Intradermal Rabies Vaccination
Intradermal Rabies Vaccination
Abstract & Commentary
Synopsis: Children who received intradermal vaccination had lower rabies-neutralizing antibody levels than children intramuscularly immunized.
Source: Sabchareon A, et al. Pediatr Infect Dis J 1998; 17:1001-1007.
Concerned about the high cost of intramuscular rabies vaccine in developing countries, researchers in Thailand compared intradermal (lower volume and, hence, lower cost) and intramuscular use of purified Vero cell rabies vaccine as pre-exposure prophylaxis in children. Three doses of vaccine were given during a 28-day period to each of 190 children, and a booster dose was given a year later. Follow-up data were available from 82% of children one year after the primary series and from 62% of children two years following the booster dose. Children who received intradermal vaccination had lower rabies-neutralizing antibody levels than children intramuscularly immunized. Nonetheless, "adequate" protective titers were achieved in nearly all (94-100% at the different times tested) children whether they received intradermal or intramuscular vaccine. Side effects were generally minor and were similar in each treatment group.
Comment by Philip R. Fischer, MD
Rabies is still a uniformly fatal illness, and there are more than 50,000 human deaths due to rabies each year. Most fatalities occur in children in Asia, South America, and Africa, and exposure to rabid dogs is responsible for more than 99% of human rabies deaths worldwide. Human rabies is almost always associated with an actual bite wound, though other more subtle exposures have been reported. Control of animal rabies depends on vaccination of domestic dogs and elimination of stray dogs. Sadly, however, such control programs require heavy, ongoing expenditures.
Effective rabies vaccines are available. Pre-exposure vaccination provides significant protection and simplifies the post-exposure therapy by obviating the need for rabies immune globulin following exposure to rabies and by decreasing the number of needed post-exposure vaccine doses to two.
There are still, however, several controversial issues in regard to rabies vaccination. Who should be vaccinated? Which vaccine should be used? By which route should vaccine be administered? Cost is a significant factor in determining responses to these questions, and this study from Thailand is, therefore, helpful in identifying a lower cost means of effectively administering rabies vaccine to masses of children at risk of rabies in areas of limited financial resources.
The decision about whether to vaccinate a traveler depends on several individualized factors: age (more risk in children), planned activity (more risk in veterinary workers and spelunkers), destination (most risk in Latin America and Asia, only a few countries risk-free), duration of travel, access during travel to emergent administration of rabies immune globulin, and financial resources (as well as local cost of the pre-exposure vaccine that varies markedly from place to place). Whether immunized before the exposure, additional treatment is necessary following actual or presumed rabies exposure.
Until recently, there were two rabies vaccines available in the United States. Imovax is a human diploid cell rabies vaccine manufactured by Pasteur Merieux Connaught and has forms approved for intradermal and intramuscular use. Rabies Vaccine Adsorbed, produced by SmithKline Beecham, is available for intramuscular use. The FDA recently approved for marketing a new inactivated rabies vaccine (RabAvert, Chiron Corp.) that is grown in primary cultures of chicken fibroblasts.

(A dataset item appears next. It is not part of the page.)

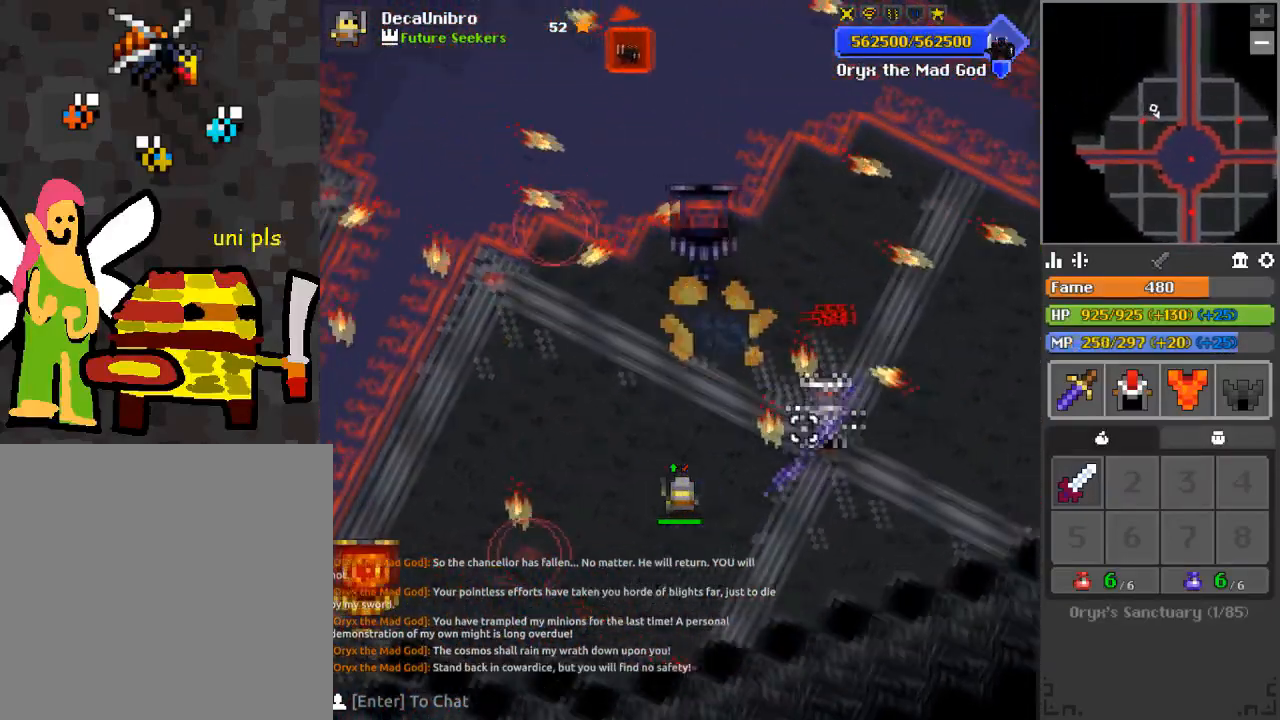
{"keys": [], "mouse": ["left"], "events": [[16, "w", "up"], [66, "a", "up"], [367, "s", "down"], [483, "s", "up"]]}
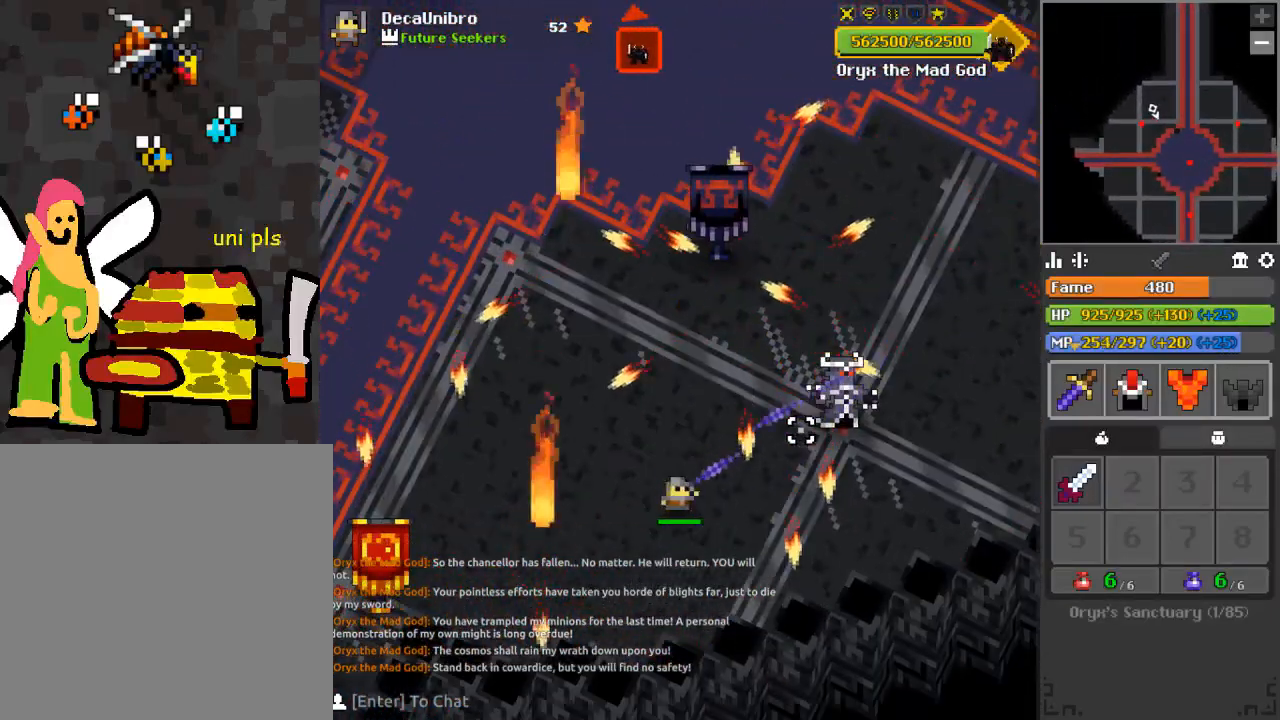
{"keys": [], "mouse": ["left"], "events": [[67, "w", "down"], [217, "w", "up"], [300, "d", "down"], [300, "q", "down"], [451, "d", "up"], [451, "q", "up"]]}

It is the first new vaccine against rabies to be introduced in almost 10 years and has been approved for both pre-exposure prophylaxis and post-exposure vaccination (see TMA Update 1998;8:23-24). A purified Vero cell rabies vaccine from Pasteur Merieux Connaught was used in the Thai study but is not currently available in the United States.
How high an antibody level is "protective" against rabies? The CDC and the WHO consider the lower limit of "protective" to be at different levels. By the higher WHO minimum protective titer, fewer Thai children achieved "adequate" levels, and the intramuscularly treated children were more likely to have "adequate" protection. By the CDC criterion, "protection" was almost always achieved, and there was no difference in efficacy between the two routes of administration. The Thai study provides evidence that the intradermal route will be widely effective and could find generalized use in developing country areas with limited financial resources. It is doubtful, however, that wealthier travelers would choose a route of administration that clearly prompts lower antibody levels that are not uniformly considered to be protective. If cost factors lead travelers to consider the intradermal route of this purified Vero cell rabies vaccine when it becomes available, travel medicine practitioners might, nonetheless, advise intramuscular use in travelers at risk of blunted anti-rabies immune responses (immunosuppressed individuals and individuals who must take chloroquine or similar antimalarials during the course of the rabies vaccination).
Children in the Thai study responded well to a booster dose regardless of their pre-booster antibody titer, and side effects were more common after the booster doses. It could be, as Sabchareon and colleagues point out, that repeated pre-exposure booster doses will not be needed in individuals who can have reasonable access to the two-dose post-exposure vaccination in the event of an animal bite.
This report is useful in leading the way to more affordable rabies prevention in financially challenged areas of the world.